“STF curva-se
perante Erdogan
Por Demétrio Magnoli
Ali Sipahi era,
até um mês atrás, um homem comum. De lá para cá, por um ato do STF, tornou-se o
único preso político do Brasil. No 6 de abril, cumpriu-se sua prisão preventiva
para fins de extradição, determinada pelo ministro Edson Fachin, sob a acusação
de terrorismo. Kafka passeia entre nós: a prova do “crime” de Sipahi,
brasileiro naturalizado de origem turca, foi depositar, em 2014, uma ínfima
quantia no Banco Asya, então um banco legal na Turquia. Caímos baixo: o ato de
Fachin converte o sistema judicial brasileiro em tentáculo da repressão do
regime autoritário turco de Recep Erdogan.
Narro uma história
que, a essa altura, Fachin teria o dever de conhecer. A cisão entre Erdogan e o
clérigo Fethullah Gulen, seu antigo aliado, em 2013, provocou o declínio do
experimento democrático na Turquia. A perseguição ao Hizmet, movimento dirigido
por Gulen com centenas de milhares de aderentes, ganhou as dimensões de um
expurgo colossal desde a tentativa de golpe militar de julho de 2016, atribuída
sem provas a seu inimigo político. Sipahi está preso por pertencer à Câmara de
Comércio Turco-Brasileira e ao Centro Cultural Turco-Brasileiro, instituições
inspiradas pelo Hizmet. Ele é um prisioneiro de consciência feito pela nossa
precária democracia, que presta vassalagem judicial a um tirano.
Fachin não está
só no pátio da vergonha. Tem a companhia do vice-procurador-geral da República,
Luciano Mariz Maia, que assina um parecer do MPF contrário à revogação da
prisão preventiva. Conto o que os dois doutores fingem não saber.
Erdogan
qualificou o frustrado golpe de 2016 como um “presente de Deus” que propiciaria
a “limpeza social” da Turquia. O Hizmet, uma rede de sociedades filantrópicas,
escolas, centros culturais e instituições financeiras (como o Banco Asya),
prega a economia de mercado, o empreendedorismo e a conciliação do Islã com os
valores democráticos. Diante da onda repressiva de Erdogan, cerca de 250 turcos
ligados ao Hizmet encontraram no Brasil um pátria alternativa. Eles imaginaram
emigrar para uma nação que respeita os tratados internacionais de direitos
humanos e sua própria Constituição. O “novo” Fachin, um desmemoriado que se
esqueceu de suas decisões recentes, não podia fazer parte do cálculo deles.
Faz só três anos
que o STF revogou, por unanimidade, a prisão preventiva de um extraditando
solicitado pelo regime chavista de Maduro.
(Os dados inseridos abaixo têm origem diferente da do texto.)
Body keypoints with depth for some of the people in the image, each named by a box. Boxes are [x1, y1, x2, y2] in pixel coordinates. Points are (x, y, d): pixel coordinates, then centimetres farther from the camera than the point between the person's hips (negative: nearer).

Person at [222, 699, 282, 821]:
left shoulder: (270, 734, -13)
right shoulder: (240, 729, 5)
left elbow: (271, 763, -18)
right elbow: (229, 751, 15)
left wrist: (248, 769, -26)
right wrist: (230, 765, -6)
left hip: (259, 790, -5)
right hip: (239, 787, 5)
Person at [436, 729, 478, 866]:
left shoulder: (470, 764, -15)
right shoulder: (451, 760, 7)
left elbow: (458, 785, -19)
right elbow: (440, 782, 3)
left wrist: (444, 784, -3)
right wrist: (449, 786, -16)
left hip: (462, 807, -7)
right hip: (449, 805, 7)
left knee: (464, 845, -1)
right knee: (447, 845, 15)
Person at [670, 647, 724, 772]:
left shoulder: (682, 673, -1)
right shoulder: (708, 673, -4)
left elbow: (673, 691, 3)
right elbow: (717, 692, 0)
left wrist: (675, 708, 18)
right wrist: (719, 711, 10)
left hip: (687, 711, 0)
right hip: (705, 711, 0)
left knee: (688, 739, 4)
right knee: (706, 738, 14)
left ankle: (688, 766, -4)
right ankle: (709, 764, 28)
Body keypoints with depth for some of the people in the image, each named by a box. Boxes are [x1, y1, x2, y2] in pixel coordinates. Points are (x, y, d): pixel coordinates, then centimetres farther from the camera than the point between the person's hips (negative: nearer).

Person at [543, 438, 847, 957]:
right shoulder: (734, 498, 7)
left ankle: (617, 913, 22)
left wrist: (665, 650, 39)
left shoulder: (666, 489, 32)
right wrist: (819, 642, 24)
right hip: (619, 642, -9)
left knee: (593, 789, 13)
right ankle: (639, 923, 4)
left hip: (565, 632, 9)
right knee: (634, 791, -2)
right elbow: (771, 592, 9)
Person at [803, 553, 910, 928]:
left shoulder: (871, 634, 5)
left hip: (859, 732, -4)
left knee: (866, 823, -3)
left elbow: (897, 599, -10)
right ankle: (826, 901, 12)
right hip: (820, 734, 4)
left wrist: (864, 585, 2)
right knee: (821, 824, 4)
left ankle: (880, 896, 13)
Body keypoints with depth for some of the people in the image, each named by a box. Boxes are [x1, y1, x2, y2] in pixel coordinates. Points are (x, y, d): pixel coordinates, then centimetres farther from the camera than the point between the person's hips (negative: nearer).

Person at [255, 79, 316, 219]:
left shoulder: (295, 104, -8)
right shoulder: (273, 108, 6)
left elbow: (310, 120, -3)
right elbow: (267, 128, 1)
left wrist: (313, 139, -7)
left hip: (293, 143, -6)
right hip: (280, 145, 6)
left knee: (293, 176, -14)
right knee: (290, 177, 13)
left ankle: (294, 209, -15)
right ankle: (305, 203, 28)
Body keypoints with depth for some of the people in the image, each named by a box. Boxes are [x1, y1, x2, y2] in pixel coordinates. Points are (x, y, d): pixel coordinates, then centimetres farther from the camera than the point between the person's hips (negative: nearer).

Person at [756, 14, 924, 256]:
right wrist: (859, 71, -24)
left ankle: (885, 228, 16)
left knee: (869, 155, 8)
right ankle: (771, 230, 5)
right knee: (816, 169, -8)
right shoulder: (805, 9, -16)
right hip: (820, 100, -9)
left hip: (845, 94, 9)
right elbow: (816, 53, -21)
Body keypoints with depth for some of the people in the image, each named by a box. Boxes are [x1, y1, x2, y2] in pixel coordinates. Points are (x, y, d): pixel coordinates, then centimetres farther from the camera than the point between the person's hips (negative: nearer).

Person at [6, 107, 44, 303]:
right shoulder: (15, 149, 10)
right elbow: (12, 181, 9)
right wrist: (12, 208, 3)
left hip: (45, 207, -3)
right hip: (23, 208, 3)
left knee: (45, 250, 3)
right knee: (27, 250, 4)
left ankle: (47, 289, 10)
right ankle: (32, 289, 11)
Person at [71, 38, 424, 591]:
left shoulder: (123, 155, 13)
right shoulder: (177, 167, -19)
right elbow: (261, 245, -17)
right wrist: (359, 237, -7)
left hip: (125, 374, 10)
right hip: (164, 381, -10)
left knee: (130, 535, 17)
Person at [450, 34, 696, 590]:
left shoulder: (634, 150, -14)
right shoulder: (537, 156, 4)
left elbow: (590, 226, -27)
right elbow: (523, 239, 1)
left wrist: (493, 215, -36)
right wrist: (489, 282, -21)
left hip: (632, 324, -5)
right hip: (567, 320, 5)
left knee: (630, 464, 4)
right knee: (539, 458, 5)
O relatório, escrito por Fachin,
apontava as violações de direitos humanos, a perseguição de opositores e a
submissão do Judiciário ao Executivo na Venezuela. O cenário turco assemelha-se,
sob os três aspectos, ao venezuelano. Qual é a conveniência oculta,
extra-judicial, que explica o contraste entre as duas decisões?
Sipahi não se
chama Cesare Battisti. Jamais matou alguém. Nunca foi condenado por nenhum
tribunal independente. Cidadão brasileiro, com filho brasileiro, residência
fixa e 16 funcionários em São Paulo, ele não é uma “causa célebre”, da esquerda
ou da direita. O descaso conjunto do STF e do MPF com os princípios dos
direitos humanos o transformou em vítima de um regime que se nutre dos serviços
de um cortejo de juízes vergados diante do poder de turno.
Stalin instaurou
sua ditadura totalitária a pretexto de limpar a URSS dos “trotskistas”. Na sua
cruzada autoritária, Erdogan substituiu “trotskistas” por “gulenistas”. Os
expurgos turcos produziram a prisão de 50 mil opositores, inclusive cerca de
300 jornalistas e 600 advogados, a exoneração de 150 mil funcionários públicos
e de 4,2 mil juízes e procuradores, a demissão em massa de professores
universitários e o fechamento de 166 veículos de comunicação.
As garras
persecutórias do regime turco estendem-se pelo mundo todo, por meio das
embaixadas. Nas democracias, os magistrados protegem os exilados turcos da
fúria do tirano. Na Rússia, juízes que não merecem esse título mandam
prendê-los. Fachin, que permanece sentado sobre a sua decisão insensata,
empurra o Brasil à vala de Putin. Até quando aguardarão os demais ministros do
STF para dar um basta à marcha do arbítrio?”